═════ Provided records

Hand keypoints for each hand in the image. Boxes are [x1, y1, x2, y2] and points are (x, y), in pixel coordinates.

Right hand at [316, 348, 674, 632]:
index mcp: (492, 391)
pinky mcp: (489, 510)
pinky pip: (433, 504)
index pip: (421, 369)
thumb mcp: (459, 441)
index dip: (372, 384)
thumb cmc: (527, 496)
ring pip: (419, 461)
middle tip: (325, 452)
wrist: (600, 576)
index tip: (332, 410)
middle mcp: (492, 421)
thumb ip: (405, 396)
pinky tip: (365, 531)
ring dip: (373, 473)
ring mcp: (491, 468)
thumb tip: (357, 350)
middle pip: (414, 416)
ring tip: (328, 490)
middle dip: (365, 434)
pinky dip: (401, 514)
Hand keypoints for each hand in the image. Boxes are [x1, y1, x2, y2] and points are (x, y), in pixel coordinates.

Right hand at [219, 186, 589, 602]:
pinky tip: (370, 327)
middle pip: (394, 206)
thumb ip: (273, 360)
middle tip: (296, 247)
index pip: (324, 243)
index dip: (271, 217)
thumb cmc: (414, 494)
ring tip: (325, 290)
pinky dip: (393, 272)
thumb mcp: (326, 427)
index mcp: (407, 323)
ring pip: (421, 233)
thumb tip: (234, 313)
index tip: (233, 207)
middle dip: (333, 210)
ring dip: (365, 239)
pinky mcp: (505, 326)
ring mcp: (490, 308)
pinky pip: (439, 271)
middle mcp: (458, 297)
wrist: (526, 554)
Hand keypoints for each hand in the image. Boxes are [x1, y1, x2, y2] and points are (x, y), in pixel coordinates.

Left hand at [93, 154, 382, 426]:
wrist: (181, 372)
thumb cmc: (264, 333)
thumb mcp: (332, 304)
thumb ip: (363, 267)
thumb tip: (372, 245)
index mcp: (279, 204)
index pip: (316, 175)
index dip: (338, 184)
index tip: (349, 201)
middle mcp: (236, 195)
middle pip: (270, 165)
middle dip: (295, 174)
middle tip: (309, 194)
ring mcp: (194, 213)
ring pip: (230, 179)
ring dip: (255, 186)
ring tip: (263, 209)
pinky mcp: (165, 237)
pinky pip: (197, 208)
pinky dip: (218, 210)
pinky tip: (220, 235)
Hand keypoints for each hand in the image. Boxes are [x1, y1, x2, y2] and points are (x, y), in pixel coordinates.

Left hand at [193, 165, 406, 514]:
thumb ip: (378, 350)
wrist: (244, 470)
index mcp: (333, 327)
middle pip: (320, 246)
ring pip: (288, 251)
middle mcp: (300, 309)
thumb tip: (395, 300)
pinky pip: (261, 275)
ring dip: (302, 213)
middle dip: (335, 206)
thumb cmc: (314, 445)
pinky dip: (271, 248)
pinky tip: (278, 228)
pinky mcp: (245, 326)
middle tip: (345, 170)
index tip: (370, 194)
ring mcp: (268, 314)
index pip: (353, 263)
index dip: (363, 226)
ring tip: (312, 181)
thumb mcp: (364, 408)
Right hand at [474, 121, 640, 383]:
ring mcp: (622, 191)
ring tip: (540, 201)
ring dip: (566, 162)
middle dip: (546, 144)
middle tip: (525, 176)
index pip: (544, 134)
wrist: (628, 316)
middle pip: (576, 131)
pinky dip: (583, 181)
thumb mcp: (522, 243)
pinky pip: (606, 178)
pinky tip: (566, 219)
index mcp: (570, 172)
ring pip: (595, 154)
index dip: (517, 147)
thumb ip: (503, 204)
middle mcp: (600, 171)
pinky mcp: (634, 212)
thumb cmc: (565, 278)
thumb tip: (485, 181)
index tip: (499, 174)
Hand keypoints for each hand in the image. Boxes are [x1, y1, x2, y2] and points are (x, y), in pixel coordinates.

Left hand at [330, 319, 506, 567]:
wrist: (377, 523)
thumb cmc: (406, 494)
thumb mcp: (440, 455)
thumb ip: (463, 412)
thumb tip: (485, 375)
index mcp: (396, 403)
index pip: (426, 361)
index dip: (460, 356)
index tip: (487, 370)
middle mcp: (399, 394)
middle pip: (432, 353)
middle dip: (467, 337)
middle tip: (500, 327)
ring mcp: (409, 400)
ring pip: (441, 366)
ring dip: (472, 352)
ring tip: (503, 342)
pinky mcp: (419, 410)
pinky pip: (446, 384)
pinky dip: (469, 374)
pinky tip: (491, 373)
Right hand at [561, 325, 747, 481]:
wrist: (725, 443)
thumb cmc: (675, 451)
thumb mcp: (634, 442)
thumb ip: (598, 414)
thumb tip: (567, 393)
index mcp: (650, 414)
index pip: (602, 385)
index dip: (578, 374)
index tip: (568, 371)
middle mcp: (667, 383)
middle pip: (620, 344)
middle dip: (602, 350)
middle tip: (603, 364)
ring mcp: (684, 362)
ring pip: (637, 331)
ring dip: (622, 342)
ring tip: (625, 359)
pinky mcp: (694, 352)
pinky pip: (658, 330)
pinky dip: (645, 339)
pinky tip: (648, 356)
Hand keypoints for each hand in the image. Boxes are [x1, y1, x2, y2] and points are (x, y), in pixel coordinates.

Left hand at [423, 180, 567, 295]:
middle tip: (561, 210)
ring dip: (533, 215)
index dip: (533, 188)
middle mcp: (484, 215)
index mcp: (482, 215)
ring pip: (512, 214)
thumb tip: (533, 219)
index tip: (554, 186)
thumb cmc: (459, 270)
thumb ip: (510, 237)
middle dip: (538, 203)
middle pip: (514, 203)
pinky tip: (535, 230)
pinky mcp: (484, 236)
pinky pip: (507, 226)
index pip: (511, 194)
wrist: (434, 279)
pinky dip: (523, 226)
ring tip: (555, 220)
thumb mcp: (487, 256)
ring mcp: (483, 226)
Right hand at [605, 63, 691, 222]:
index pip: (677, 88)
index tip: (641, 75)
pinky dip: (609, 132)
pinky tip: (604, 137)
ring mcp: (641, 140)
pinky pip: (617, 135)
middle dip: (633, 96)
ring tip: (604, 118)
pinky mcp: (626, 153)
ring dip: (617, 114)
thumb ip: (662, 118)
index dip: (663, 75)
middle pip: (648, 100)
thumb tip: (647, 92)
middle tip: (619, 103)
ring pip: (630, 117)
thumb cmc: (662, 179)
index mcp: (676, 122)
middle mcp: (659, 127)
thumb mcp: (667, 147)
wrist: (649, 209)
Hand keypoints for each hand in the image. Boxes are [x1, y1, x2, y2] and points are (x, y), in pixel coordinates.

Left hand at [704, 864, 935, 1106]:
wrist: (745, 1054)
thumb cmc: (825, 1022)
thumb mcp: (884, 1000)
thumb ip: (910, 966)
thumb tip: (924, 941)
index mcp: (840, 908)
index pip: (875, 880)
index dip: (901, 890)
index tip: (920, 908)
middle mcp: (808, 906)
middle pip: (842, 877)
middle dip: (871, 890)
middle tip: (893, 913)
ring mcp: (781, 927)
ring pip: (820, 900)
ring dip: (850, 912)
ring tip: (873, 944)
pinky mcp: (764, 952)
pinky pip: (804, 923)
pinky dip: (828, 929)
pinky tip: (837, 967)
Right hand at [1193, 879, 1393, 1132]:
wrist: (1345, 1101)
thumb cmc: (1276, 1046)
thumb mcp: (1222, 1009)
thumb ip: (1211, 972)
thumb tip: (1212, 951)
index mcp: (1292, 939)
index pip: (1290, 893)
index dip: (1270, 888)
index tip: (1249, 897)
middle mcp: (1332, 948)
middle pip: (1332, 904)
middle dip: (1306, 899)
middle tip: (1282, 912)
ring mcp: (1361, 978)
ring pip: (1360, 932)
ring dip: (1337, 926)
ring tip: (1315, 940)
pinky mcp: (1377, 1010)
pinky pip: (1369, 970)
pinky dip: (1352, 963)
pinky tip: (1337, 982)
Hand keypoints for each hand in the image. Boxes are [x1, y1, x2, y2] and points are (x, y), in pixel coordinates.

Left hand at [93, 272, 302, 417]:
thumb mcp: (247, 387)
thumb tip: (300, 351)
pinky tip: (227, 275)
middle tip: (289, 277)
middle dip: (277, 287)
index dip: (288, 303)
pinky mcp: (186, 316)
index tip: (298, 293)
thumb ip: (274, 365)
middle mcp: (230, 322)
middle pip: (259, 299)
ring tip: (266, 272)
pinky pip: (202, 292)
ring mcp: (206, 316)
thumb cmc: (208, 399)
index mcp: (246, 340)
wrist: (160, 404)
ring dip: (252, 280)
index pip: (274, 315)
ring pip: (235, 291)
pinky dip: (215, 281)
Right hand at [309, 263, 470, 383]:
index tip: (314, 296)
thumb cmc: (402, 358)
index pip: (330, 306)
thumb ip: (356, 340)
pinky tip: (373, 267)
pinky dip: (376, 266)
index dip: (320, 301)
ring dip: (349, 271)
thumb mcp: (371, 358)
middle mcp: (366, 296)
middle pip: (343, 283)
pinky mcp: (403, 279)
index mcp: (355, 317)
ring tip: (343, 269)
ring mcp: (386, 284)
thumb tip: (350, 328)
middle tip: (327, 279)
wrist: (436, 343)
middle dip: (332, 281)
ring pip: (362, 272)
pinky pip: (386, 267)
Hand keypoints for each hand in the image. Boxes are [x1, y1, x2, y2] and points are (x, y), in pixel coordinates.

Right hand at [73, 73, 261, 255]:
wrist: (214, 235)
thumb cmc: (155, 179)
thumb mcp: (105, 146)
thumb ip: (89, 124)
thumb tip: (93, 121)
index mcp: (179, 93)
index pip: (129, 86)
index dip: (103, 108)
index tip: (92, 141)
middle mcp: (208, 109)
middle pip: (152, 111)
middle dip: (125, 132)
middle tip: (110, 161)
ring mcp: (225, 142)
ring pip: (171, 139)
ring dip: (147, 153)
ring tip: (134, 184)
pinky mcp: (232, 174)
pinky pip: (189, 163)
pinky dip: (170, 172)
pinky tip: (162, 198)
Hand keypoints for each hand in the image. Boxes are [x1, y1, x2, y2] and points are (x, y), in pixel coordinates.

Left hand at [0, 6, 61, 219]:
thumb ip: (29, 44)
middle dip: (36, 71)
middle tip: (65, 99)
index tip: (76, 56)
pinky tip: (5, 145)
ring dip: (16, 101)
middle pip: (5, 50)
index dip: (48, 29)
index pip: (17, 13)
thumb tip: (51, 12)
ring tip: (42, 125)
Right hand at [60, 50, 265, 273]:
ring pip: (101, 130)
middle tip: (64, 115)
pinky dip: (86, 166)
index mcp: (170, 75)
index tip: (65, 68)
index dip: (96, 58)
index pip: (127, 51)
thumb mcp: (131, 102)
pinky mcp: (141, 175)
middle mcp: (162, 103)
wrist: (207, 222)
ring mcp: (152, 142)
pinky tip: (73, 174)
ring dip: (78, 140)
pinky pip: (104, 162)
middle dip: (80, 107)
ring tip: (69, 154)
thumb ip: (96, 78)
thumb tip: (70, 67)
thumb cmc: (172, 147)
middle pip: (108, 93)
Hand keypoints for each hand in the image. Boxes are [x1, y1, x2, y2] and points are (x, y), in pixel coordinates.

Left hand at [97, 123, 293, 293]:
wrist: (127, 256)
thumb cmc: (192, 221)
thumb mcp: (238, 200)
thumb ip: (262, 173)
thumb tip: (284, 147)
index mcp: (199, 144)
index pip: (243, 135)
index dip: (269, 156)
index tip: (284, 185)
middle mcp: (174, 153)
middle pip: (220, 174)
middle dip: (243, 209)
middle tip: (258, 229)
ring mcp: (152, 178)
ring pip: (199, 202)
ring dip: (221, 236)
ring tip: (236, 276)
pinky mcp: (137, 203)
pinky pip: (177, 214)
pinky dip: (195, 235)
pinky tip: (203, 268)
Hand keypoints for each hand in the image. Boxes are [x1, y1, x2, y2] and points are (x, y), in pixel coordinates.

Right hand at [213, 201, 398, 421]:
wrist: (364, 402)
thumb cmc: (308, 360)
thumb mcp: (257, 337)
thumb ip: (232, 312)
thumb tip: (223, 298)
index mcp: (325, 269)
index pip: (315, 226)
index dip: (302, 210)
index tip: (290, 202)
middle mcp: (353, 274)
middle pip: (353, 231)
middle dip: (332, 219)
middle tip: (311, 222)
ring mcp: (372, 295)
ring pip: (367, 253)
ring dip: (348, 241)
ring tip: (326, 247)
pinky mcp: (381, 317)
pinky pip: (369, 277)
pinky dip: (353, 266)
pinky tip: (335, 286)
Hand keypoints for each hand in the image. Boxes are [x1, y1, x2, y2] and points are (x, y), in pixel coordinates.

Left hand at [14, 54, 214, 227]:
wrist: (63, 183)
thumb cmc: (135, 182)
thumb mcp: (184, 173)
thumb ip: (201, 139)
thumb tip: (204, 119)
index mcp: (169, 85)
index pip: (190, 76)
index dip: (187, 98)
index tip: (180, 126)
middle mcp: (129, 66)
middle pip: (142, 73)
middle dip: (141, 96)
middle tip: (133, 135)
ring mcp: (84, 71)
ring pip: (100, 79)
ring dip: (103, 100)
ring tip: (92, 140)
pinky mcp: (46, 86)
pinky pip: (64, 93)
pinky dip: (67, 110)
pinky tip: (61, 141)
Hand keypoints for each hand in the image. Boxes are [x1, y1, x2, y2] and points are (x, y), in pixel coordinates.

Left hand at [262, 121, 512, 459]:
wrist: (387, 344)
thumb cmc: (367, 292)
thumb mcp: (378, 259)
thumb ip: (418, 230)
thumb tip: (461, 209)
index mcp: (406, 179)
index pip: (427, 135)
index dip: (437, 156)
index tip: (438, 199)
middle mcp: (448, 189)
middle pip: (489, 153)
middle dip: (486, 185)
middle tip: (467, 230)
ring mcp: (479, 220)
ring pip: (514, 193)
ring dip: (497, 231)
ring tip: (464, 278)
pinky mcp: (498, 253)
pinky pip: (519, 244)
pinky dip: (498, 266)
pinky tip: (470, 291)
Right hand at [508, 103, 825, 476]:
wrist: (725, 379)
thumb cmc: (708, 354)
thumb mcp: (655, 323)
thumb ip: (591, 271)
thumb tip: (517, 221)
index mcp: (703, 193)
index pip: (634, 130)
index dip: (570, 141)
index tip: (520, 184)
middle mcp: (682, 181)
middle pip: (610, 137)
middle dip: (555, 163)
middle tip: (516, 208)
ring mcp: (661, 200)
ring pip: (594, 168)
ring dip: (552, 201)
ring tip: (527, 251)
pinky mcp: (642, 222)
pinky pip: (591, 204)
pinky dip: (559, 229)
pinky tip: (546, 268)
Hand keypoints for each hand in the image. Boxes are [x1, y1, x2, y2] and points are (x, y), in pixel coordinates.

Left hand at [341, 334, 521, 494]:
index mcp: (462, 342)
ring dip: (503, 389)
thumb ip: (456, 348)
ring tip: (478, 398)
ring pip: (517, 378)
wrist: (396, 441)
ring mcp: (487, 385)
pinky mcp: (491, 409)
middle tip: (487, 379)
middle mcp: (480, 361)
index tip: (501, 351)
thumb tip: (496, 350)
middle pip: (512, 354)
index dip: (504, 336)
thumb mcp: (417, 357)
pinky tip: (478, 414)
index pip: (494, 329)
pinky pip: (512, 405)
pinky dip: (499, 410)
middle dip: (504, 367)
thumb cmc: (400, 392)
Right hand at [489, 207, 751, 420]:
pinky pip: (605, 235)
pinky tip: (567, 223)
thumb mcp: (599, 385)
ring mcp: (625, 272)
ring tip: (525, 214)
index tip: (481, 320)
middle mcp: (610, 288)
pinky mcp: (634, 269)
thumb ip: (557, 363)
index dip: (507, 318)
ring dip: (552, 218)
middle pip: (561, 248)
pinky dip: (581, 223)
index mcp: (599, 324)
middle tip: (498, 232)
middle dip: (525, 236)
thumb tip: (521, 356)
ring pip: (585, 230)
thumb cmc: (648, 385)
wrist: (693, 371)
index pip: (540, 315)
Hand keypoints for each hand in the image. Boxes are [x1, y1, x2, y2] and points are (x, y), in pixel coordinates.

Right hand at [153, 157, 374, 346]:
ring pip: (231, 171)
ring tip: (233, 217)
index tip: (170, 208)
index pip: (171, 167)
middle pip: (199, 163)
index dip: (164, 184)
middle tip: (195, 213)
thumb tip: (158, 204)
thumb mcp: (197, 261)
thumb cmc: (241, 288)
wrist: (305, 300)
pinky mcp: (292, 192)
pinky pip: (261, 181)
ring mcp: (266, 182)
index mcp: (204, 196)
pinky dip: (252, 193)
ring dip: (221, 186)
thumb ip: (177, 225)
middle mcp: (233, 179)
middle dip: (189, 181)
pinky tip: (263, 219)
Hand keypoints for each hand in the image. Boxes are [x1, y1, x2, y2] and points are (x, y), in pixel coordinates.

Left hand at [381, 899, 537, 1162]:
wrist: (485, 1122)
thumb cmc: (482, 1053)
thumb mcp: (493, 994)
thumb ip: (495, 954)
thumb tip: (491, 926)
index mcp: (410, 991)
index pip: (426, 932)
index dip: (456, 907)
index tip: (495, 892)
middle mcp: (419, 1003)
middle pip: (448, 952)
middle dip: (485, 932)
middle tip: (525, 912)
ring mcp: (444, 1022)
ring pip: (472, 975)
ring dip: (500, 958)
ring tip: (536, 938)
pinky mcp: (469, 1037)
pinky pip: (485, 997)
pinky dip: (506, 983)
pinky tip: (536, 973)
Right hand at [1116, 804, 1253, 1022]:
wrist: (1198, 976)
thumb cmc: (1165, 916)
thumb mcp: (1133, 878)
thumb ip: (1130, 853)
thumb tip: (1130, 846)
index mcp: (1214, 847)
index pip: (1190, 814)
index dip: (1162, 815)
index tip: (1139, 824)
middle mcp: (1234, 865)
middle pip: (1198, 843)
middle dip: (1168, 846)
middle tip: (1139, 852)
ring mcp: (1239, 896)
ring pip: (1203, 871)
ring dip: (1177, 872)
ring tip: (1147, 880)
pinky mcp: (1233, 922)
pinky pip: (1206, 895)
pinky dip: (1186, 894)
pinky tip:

══════════

The answer must consist of every line above that holds the string "Left", copied exactly.

Left hand at [93, 154, 382, 426]:
Left hand at [193, 165, 406, 514]:
Left hand at [330, 319, 506, 567]:
Left hand at [423, 180, 567, 295]:
Left hand at [704, 864, 935, 1106]:
Left hand at [93, 272, 302, 417]:
Left hand at [0, 6, 61, 219]:
Left hand at [97, 123, 293, 293]:
Left hand at [14, 54, 214, 227]:
Left hand at [262, 121, 512, 459]:
Left hand at [341, 334, 521, 494]:
Left hand at [381, 899, 537, 1162]:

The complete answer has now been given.